• _To do_
What is needed is an exact repetition of the lines below, from the first one through the one holding "Food delivery time is", with no pictures and nothing else.

• _Material supplied_
####

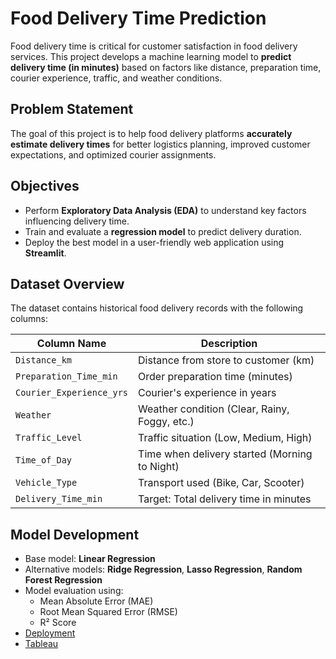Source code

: # Food Delivery Time Prediction

Food delivery time is critical for customer satisfaction in food delivery services. This project develops a machine learning model to **predict delivery time (in minutes)** based on factors like distance, preparation time, courier experience, traffic, and weather conditions.

## Problem Statement

The goal of this project is to help food delivery platforms **accurately estimate delivery times** for better logistics planning, improved customer expectations, and optimized courier assignments.

## Objectives

- Perform **Exploratory Data Analysis (EDA)** to understand key factors influencing delivery time.
- Train and evaluate a **regression model** to predict delivery duration.
- Deploy the best model in a user-friendly web application using **Streamlit**.

## Dataset Overview

The dataset contains historical food delivery records with the following columns:

| Column Name              | Description                                     |
|--------------------------|-------------------------------------------------|
| `Distance_km`            | Distance from store to customer (km)            |
| `Preparation_Time_min`  | Order preparation time (minutes)                |
| `Courier_Experience_yrs`| Courier's experience in years                   |
| `Weather`               | Weather condition (Clear, Rainy, Foggy, etc.)   |
| `Traffic_Level`         | Traffic situation (Low, Medium, High)           |
| `Time_of_Day`           | Time when delivery started (Morning to Night)   |
| `Vehicle_Type`          | Transport used (Bike, Car, Scooter)             |
| `Delivery_Time_min`     | Target: Total delivery time in minutes          |

## **Model Development**
- Base model: **Linear Regression**
- Alternative models: **Ridge Regression**, **Lasso Regression**, **Random Forest Regression**
- Model evaluation using:
  - Mean Absolute Error (MAE)
  - Root Mean Squared Error (RMSE)
  - R² Score
- [Deployment](https://food-delivery-times-predict.streamlit.app/)
- [Tableau](https://public.tableau.com/app/profile/muhammad.wahyu.ghifari/viz/Book1_17526785179200/Dashboard1)
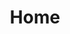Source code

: ---
layout: index
title: Home
lang: es

strings:
  title-who-are-we: ¿Quién somos?
  desc-who-are-we: ¡Somos un grupo de alumnos y desarolladores profesionales, juntos para crear herramientas utiles por la communidad. Nuestro objetivo es de ayudarse, hacer proyectos comunes, y la lema es la amistad!
  
  title-what-do-we-do: ¿Qué hacemos?
  desc-what-do-we-do: Tenemos un ideal de open source, así que todos nuestros proyectos lo son. Un día quizás nuestros proyectos sean bastante importantes para que pasarián a ser nuestro trabajo, pero esperando, vos queremos todos.

  title-our-projects: Nuestros proyectos

  in-other-languages: En otros idiomas
---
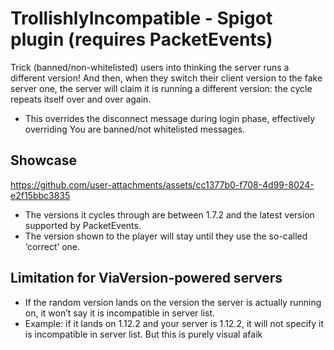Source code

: # TrollishlyIncompatible - Spigot plugin (requires PacketEvents)
Trick (banned/non-whitelisted) users into thinking the server runs a different version!
And then, when they switch their client version to the fake server one, the server will claim it is running a different version: the cycle repeats itself over and over again.
- This overrides the disconnect message during login phase, effectively overriding You are banned/not whitelisted messages.
## Showcase
https://github.com/user-attachments/assets/cc1377b0-f708-4d99-8024-e2f15bbc3835
- The versions it cycles through are between 1.7.2 and the latest version supported by PacketEvents.
- The version shown to the player will stay until they use the so-called ‘correct’ one.
## Limitation for ViaVersion-powered servers
- If the random version lands on the version the server is actually running on, it won’t say it is incompatible in server list.
- Example: if it lands on 1.12.2 and your server is 1.12.2, it will not specify it is incompatible in server list. But this is purely visual afaik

####

• _Solved exercise_
Source code

: # Food Delivery Time Prediction

Food delivery time is critical for customer satisfaction in food delivery services. This project develops a machine learning model to **predict delivery time (in minutes)** based on factors like distance, preparation time, courier experience, traffic, and weather conditions.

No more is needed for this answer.